One if my main tasks from 2015 on has been optimizing performance on various languages api (mainly C/C++). This post tries to recap best practices in this area.
For those like me who work in IT since the z80 let me say that cpu have changed, a lot; variability in computing time in modern computer architectures is just unavoidable; while we can guarantee the results of a computation we cannot guarantee how fast this computation will be :
“Computer can reproduce anwsers, not performance” : Bryce Adelstein Lellback, https://youtu.be/zWxSZcpeS8Q?t=6m45s
Reasons for variance in computation time can be recap in :
- Hardware jitter : instruction pipelines, cpu frequency scaling and power management, shared caches and many other things
- OS activities : a huge list of things the kernel can do to screw up your benchmark performance
- Observer effect : every time we instruments code to measure performance we introduce variance.

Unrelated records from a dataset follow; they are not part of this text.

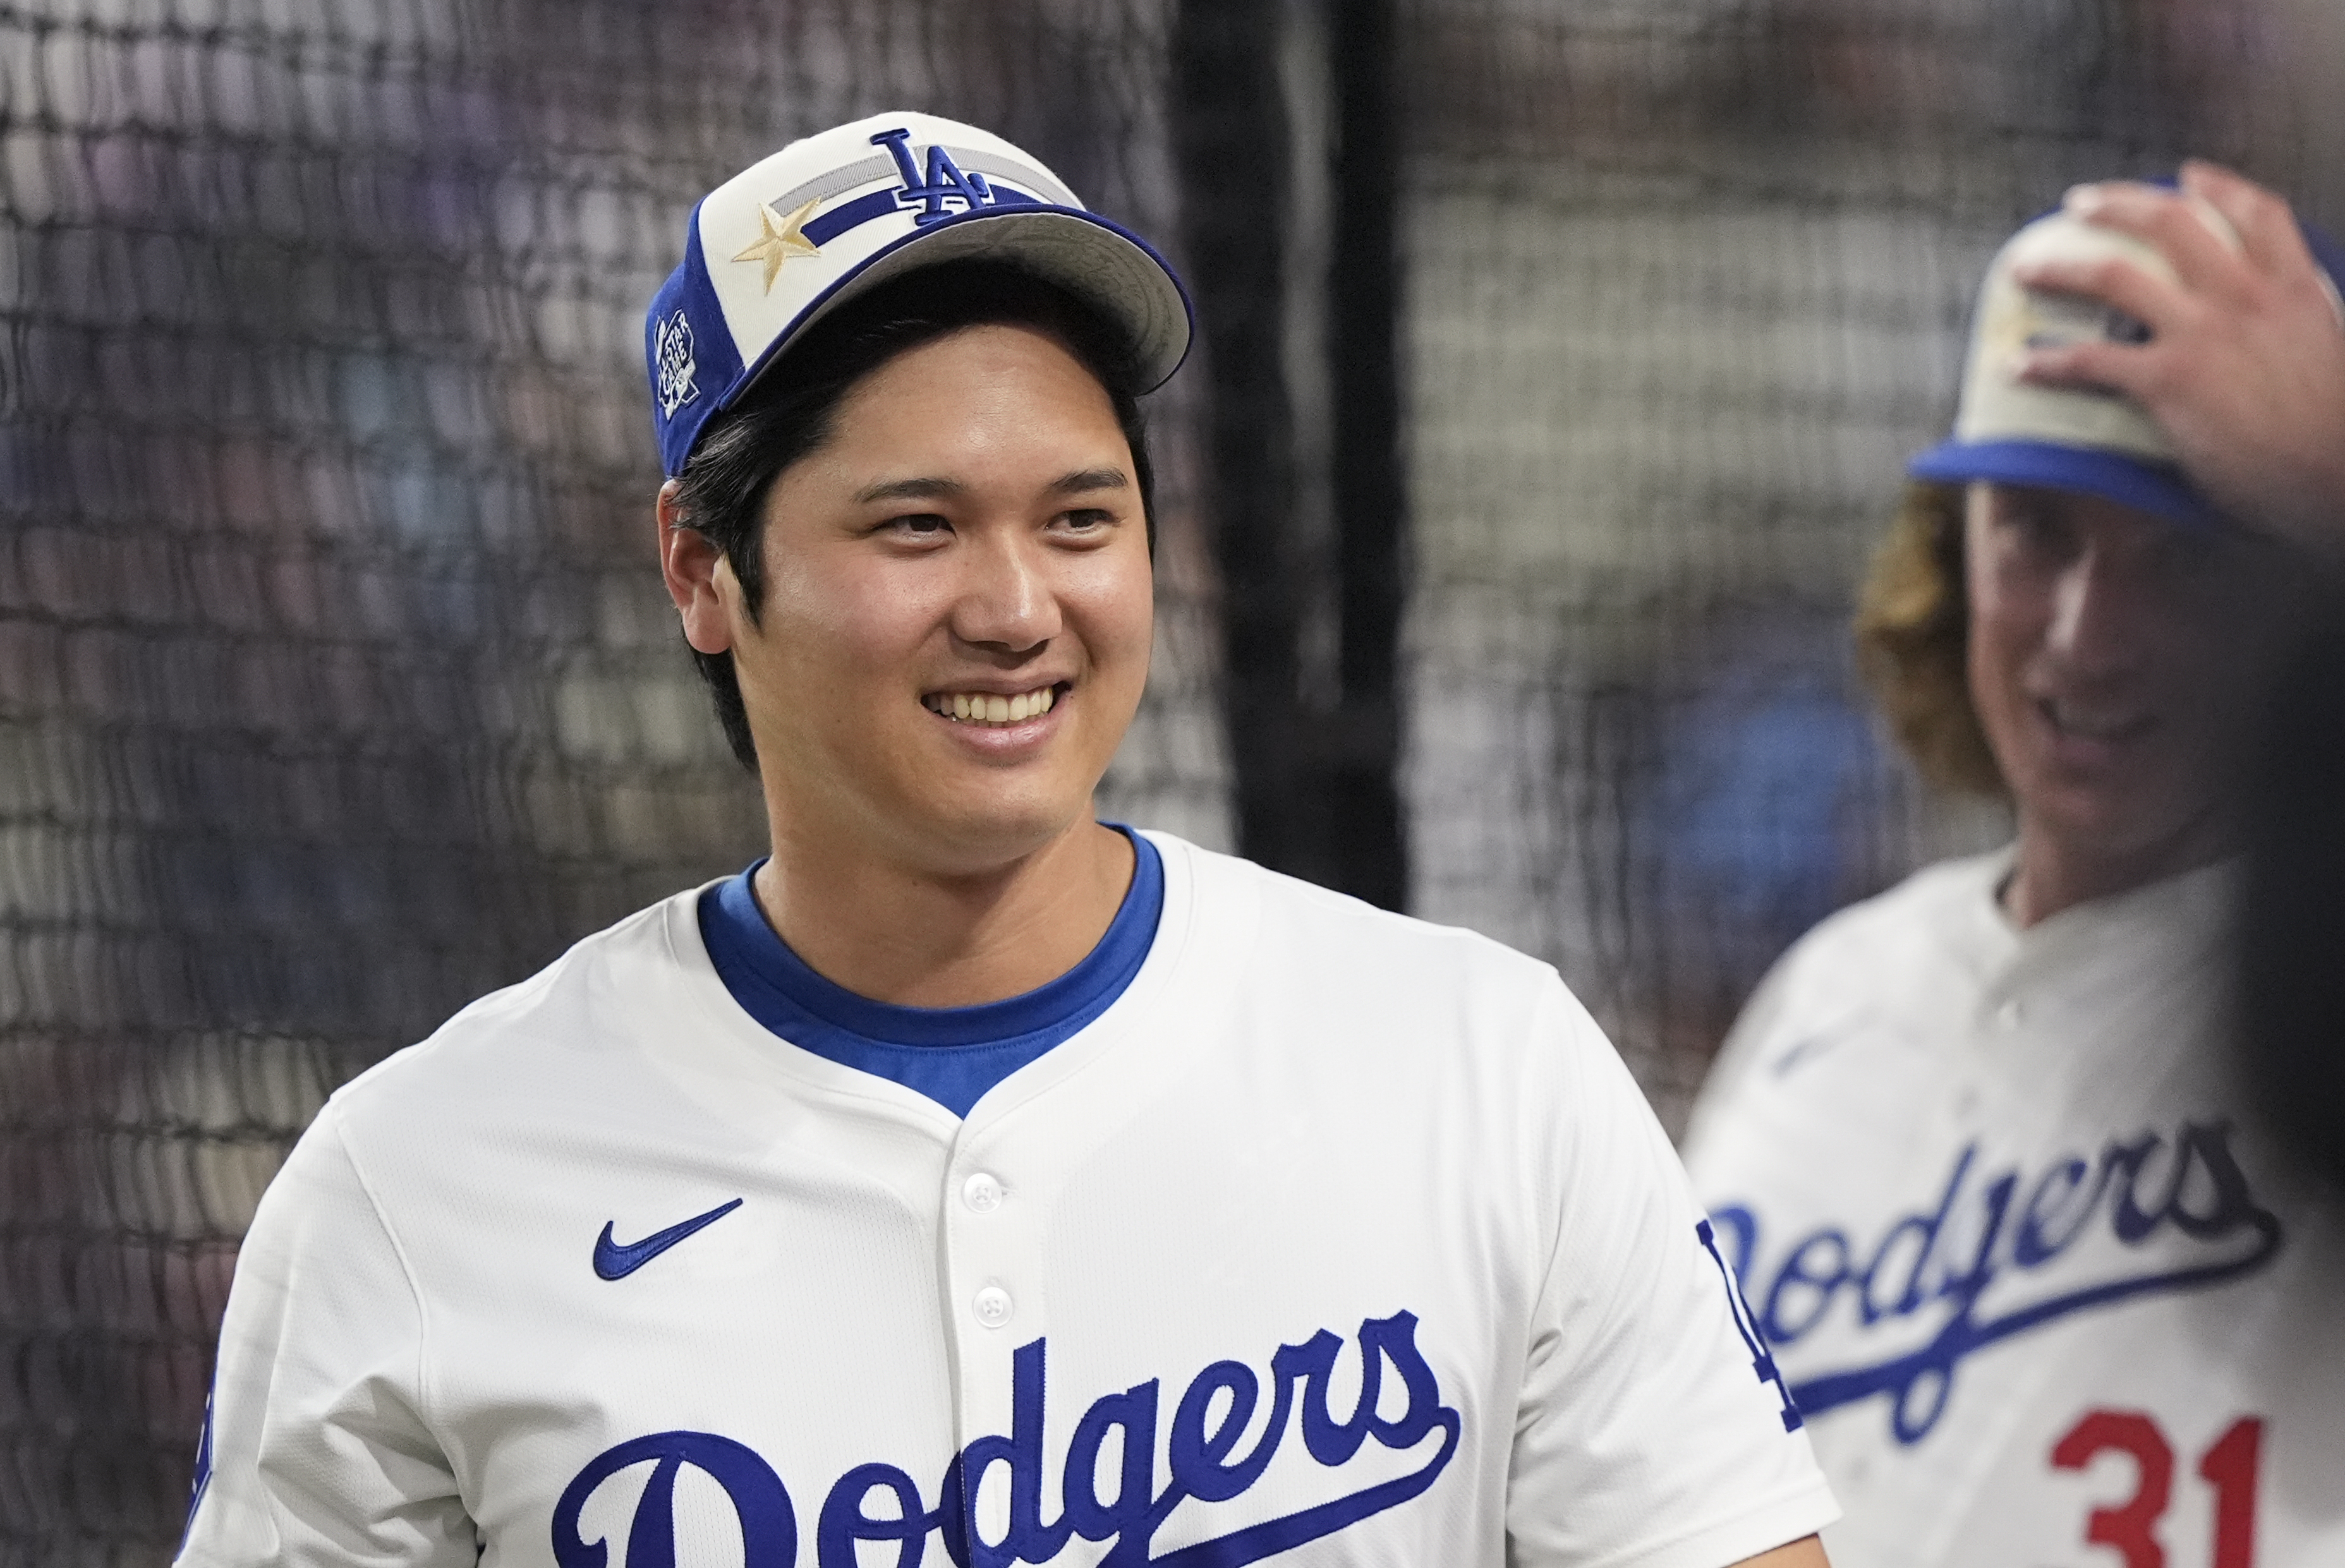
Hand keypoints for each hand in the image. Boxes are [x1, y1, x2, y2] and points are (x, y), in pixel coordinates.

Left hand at [2011, 160, 2344, 555]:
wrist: (2337, 471)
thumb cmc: (2335, 432)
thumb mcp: (2327, 351)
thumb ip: (2294, 328)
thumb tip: (2273, 338)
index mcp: (2293, 288)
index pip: (2258, 213)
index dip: (2218, 187)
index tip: (2187, 175)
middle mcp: (2245, 297)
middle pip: (2172, 223)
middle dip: (2116, 205)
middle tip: (2078, 204)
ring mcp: (2205, 333)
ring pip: (2116, 277)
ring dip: (2061, 269)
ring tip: (2025, 270)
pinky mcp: (2170, 379)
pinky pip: (2090, 361)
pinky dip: (2045, 363)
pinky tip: (2017, 367)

Also warming up the cpu seems to have become necessary to get meaningful results. Running hot instead of cold on a single piece of code is well described here https://youtu.be/zWxSZcpeS8Q?t=18m51s
You have to measure. There is no other way; things that by your experience might look faster if done in a certain way reveal to be slower when measured so put away all your preconceptions and prepare to A/B test your code for performance. Here’s are some hints, not a complete list at all :
1) make sure your code is doing what you expect. Profile your code compiled without the optimizer and check that your are not calling unwanted code (valgrind/kcachegrind for profiling)
2) measure/time your code : I use linux/c this code for duration, gnu scientific library (libgsl) for related math. Check out chrono for c++ and/or google benchmark for a complete framework.
3) as mentioned above warm up the cpu with your code before measuring by running your code a large number of times. Measure the execution time average of a large number of runs. Ideally your measure is good when results have “normal” distribution. Narrow the code you measure until you get normal distributed results.